Contrastive Learning (InfoNCE Loss)을 이용하여 각각 Image Encoder(ViT), Text Encoder(Transformer) 를 학습시킨다.
이는 CLIP space (embedding space) 에서 image 와 text 가 동일한 semantic direction 을 가지도록 한다.

또한 4-billion Dataset 을 구축하여 고품질의 Encoder 를 학습하도록 하였다.
그 결과, 기존 SOTA image-language model 들에 비해 zero-shot classification task 에서 월등한 성능을 보여주며, 이는 여타 contrastive learning 과 마찬가지로 간단한 linear-layer 학습만으로 구현이 가능하다.
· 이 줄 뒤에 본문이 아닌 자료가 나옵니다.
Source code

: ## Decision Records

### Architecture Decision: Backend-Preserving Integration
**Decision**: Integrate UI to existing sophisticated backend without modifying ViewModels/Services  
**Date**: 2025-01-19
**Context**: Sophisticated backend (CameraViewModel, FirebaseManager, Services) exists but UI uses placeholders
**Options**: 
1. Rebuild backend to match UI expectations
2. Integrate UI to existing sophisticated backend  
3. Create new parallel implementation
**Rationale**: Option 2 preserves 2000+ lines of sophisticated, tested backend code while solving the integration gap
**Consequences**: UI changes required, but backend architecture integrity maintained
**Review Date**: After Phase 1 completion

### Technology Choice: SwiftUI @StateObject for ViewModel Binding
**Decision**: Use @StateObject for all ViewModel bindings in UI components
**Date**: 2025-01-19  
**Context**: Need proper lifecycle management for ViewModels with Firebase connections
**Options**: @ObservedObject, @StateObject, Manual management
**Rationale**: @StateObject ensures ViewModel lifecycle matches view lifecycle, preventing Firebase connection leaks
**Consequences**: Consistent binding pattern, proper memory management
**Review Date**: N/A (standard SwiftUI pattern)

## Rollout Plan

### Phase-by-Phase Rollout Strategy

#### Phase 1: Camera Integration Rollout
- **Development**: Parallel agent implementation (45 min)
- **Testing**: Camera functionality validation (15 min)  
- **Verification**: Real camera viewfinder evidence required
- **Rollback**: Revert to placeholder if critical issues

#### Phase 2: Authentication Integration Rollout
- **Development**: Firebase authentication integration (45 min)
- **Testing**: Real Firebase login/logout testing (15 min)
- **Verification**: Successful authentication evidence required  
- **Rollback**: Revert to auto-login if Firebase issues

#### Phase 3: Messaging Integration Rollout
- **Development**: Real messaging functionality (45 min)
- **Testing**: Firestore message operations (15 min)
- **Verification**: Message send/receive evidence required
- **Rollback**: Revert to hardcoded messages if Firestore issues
저자들은 위의 CLIP encoder pair 를 이용하여, GAN 에서 활용 가능한 의미 있는 latent vector 를 구하는 방법을 제시한다.

2. Text-Driven Manipulation

manipulation latent code 생성 방식은 크게 1) Optimization 2) Learned Mapper 으로 나뉘는데, 각각 non-parametric, parametric 한 방법이다.

2.1. Optimization

저자들은 CLIP model 을 통해서 CLIP space 상에서 Image-text pair의 공통된 semantic information 을 뽑을 수 있다고 가정하고, 다음과 같은 optimization objective 를 제시한다.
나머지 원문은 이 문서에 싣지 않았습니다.